More and more people are learning that a moment of online indiscretion can come back to haunt them. The latest revelation on this subject is that “more lending companies are mining Facebook, Twitter and other social-media data to help determine a borrower’s creditworthiness or identity, a trend that is raising concerns among consumer groups and regulators.” [“Borrowers Hit Social-Media Hurdles,” by Stephanie Armour, Wall Street Journal, 8 January 2014]. The bottom line is that both providers and users of data have a stake in what personal data is available and how it is used. Unfortunately, I agree with Odugbemi that privacy (as we once thought about it) is irretrievably lost.
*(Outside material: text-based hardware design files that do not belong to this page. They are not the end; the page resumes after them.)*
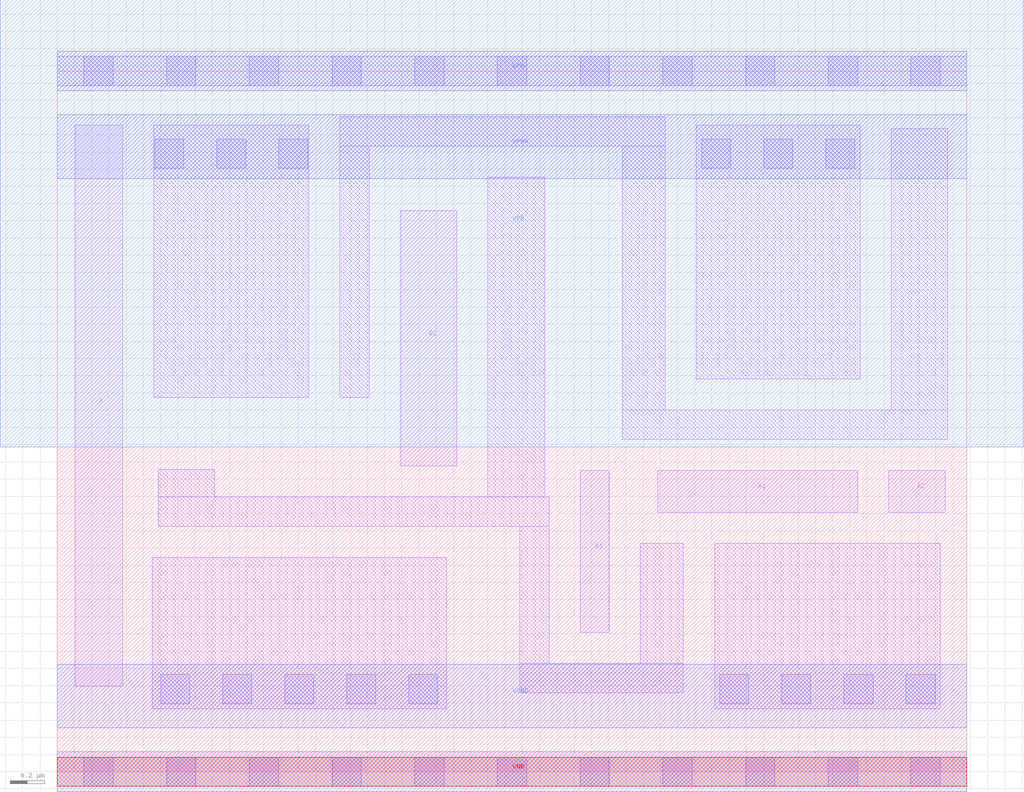
<source format=lef>
# Copyright 2020 The SkyWater PDK Authors
#
# Licensed under the Apache License, Version 2.0 (the "License");
# you may not use this file except in compliance with the License.
# You may obtain a copy of the License at
#
#     https://www.apache.org/licenses/LICENSE-2.0
#
# Unless required by applicable law or agreed to in writing, software
# distributed under the License is distributed on an "AS IS" BASIS,
# WITHOUT WARRANTIES OR CONDITIONS OF ANY KIND, either express or implied.
# See the License for the specific language governing permissions and
# limitations under the License.
#
# SPDX-License-Identifier: Apache-2.0

VERSION 5.7 ;
  NOWIREEXTENSIONATPIN ON ;
  DIVIDERCHAR "/" ;
  BUSBITCHARS "[]" ;
MACRO sky130_fd_sc_hvl__a22o_1
  CLASS CORE ;
  FOREIGN sky130_fd_sc_hvl__a22o_1 ;
  ORIGIN  0.000000  0.000000 ;
  SIZE  5.280000 BY  4.070000 ;
  SYMMETRY X Y ;
  SITE unithv ;
  PIN A1
    ANTENNAGATEAREA  1.125000 ;
    DIRECTION INPUT ;
    USE SIGNAL ;
    PORT
      LAYER li1 ;
        RECT 3.485000 1.505000 4.645000 1.750000 ;
    END
  END A1
  PIN A2
    ANTENNAGATEAREA  1.125000 ;
    DIRECTION INPUT ;
    USE SIGNAL ;
    PORT
      LAYER li1 ;
        RECT 4.825000 1.505000 5.155000 1.750000 ;
    END
  END A2
  PIN B1
    ANTENNAGATEAREA  1.125000 ;
    DIRECTION INPUT ;
    USE SIGNAL ;
    PORT
      LAYER li1 ;
        RECT 3.035000 0.810000 3.205000 1.750000 ;
    END
  END B1
  PIN B2
    ANTENNAGATEAREA  1.125000 ;
    DIRECTION INPUT ;
    USE SIGNAL ;
    PORT
      LAYER li1 ;
        RECT 1.990000 1.775000 2.320000 3.260000 ;
    END
  END B2
  PIN X
    ANTENNADIFFAREA  0.626250 ;
    DIRECTION OUTPUT ;
    USE SIGNAL ;
    PORT
      LAYER li1 ;
        RECT 0.105000 0.495000 0.380000 3.755000 ;
    END
  END X
  PIN VGND
    DIRECTION INOUT ;
    USE GROUND ;
    PORT
      LAYER met1 ;
        RECT 0.000000 0.255000 5.280000 0.625000 ;
    END
  END VGND
  PIN VNB
    DIRECTION INOUT ;
    USE GROUND ;
    PORT
      LAYER met1 ;
        RECT 0.000000 -0.115000 5.280000 0.115000 ;
      LAYER pwell ;
        RECT 0.000000 -0.085000 5.280000 0.085000 ;
    END
  END VNB
  PIN VPB
    DIRECTION INOUT ;
    USE POWER ;
    PORT
      LAYER met1 ;
        RECT 0.000000 3.955000 5.280000 4.185000 ;
      LAYER nwell ;
        RECT -0.330000 1.885000 5.610000 4.485000 ;
    END
  END VPB
  PIN VPWR
    DIRECTION INOUT ;
    USE POWER ;
    PORT
      LAYER met1 ;
        RECT 0.000000 3.445000 5.280000 3.815000 ;
    END
  END VPWR
  OBS
    LAYER li1 ;
      RECT 0.000000 -0.085000 5.280000 0.085000 ;
      RECT 0.000000  3.985000 5.280000 4.155000 ;
      RECT 0.550000  0.365000 2.260000 1.245000 ;
      RECT 0.560000  2.175000 1.460000 3.755000 ;
      RECT 0.585000  1.425000 2.855000 1.595000 ;
      RECT 0.585000  1.595000 0.915000 1.755000 ;
      RECT 1.640000  2.175000 1.810000 3.635000 ;
      RECT 1.640000  3.635000 3.530000 3.805000 ;
      RECT 2.500000  1.595000 2.830000 3.455000 ;
      RECT 2.685000  0.460000 3.635000 0.630000 ;
      RECT 2.685000  0.630000 2.855000 1.425000 ;
      RECT 3.280000  1.930000 5.170000 2.100000 ;
      RECT 3.280000  2.100000 3.530000 3.635000 ;
      RECT 3.385000  0.630000 3.635000 1.325000 ;
      RECT 3.710000  2.280000 4.660000 3.755000 ;
      RECT 3.815000  0.365000 5.125000 1.325000 ;
      RECT 4.840000  2.100000 5.170000 3.735000 ;
    LAYER mcon ;
      RECT 0.155000 -0.085000 0.325000 0.085000 ;
      RECT 0.155000  3.985000 0.325000 4.155000 ;
      RECT 0.565000  3.505000 0.735000 3.675000 ;
      RECT 0.600000  0.395000 0.770000 0.565000 ;
      RECT 0.635000 -0.085000 0.805000 0.085000 ;
      RECT 0.635000  3.985000 0.805000 4.155000 ;
      RECT 0.925000  3.505000 1.095000 3.675000 ;
      RECT 0.960000  0.395000 1.130000 0.565000 ;
      RECT 1.115000 -0.085000 1.285000 0.085000 ;
      RECT 1.115000  3.985000 1.285000 4.155000 ;
      RECT 1.285000  3.505000 1.455000 3.675000 ;
      RECT 1.320000  0.395000 1.490000 0.565000 ;
      RECT 1.595000 -0.085000 1.765000 0.085000 ;
      RECT 1.595000  3.985000 1.765000 4.155000 ;
      RECT 1.680000  0.395000 1.850000 0.565000 ;
      RECT 2.040000  0.395000 2.210000 0.565000 ;
      RECT 2.075000 -0.085000 2.245000 0.085000 ;
      RECT 2.075000  3.985000 2.245000 4.155000 ;
      RECT 2.555000 -0.085000 2.725000 0.085000 ;
      RECT 2.555000  3.985000 2.725000 4.155000 ;
      RECT 3.035000 -0.085000 3.205000 0.085000 ;
      RECT 3.035000  3.985000 3.205000 4.155000 ;
      RECT 3.515000 -0.085000 3.685000 0.085000 ;
      RECT 3.515000  3.985000 3.685000 4.155000 ;
      RECT 3.740000  3.505000 3.910000 3.675000 ;
      RECT 3.845000  0.395000 4.015000 0.565000 ;
      RECT 3.995000 -0.085000 4.165000 0.085000 ;
      RECT 3.995000  3.985000 4.165000 4.155000 ;
      RECT 4.100000  3.505000 4.270000 3.675000 ;
      RECT 4.205000  0.395000 4.375000 0.565000 ;
      RECT 4.460000  3.505000 4.630000 3.675000 ;
      RECT 4.475000 -0.085000 4.645000 0.085000 ;
      RECT 4.475000  3.985000 4.645000 4.155000 ;
      RECT 4.565000  0.395000 4.735000 0.565000 ;
      RECT 4.925000  0.395000 5.095000 0.565000 ;
      RECT 4.955000 -0.085000 5.125000 0.085000 ;
      RECT 4.955000  3.985000 5.125000 4.155000 ;
  END
END sky130_fd_sc_hvl__a22o_1
END LIBRARY

</source>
Nevertheless, organizations that analyze Big Data have an obligation to use the data ethically with a full understanding of the implications of such use. Enacting regulations may help (for the latest on that subject read “White House Launches Big Data, Privacy Review,” by Elena Malykhina, Information Week, 24 January 2014]; but, regulators will never manage to stay ahead of technology. The best way to deal with unethical practices is to expose them. That’s where the technological savvy of up and coming generations will play its most constructive role in the ongoing conundrum surrounding privacy in the age of information.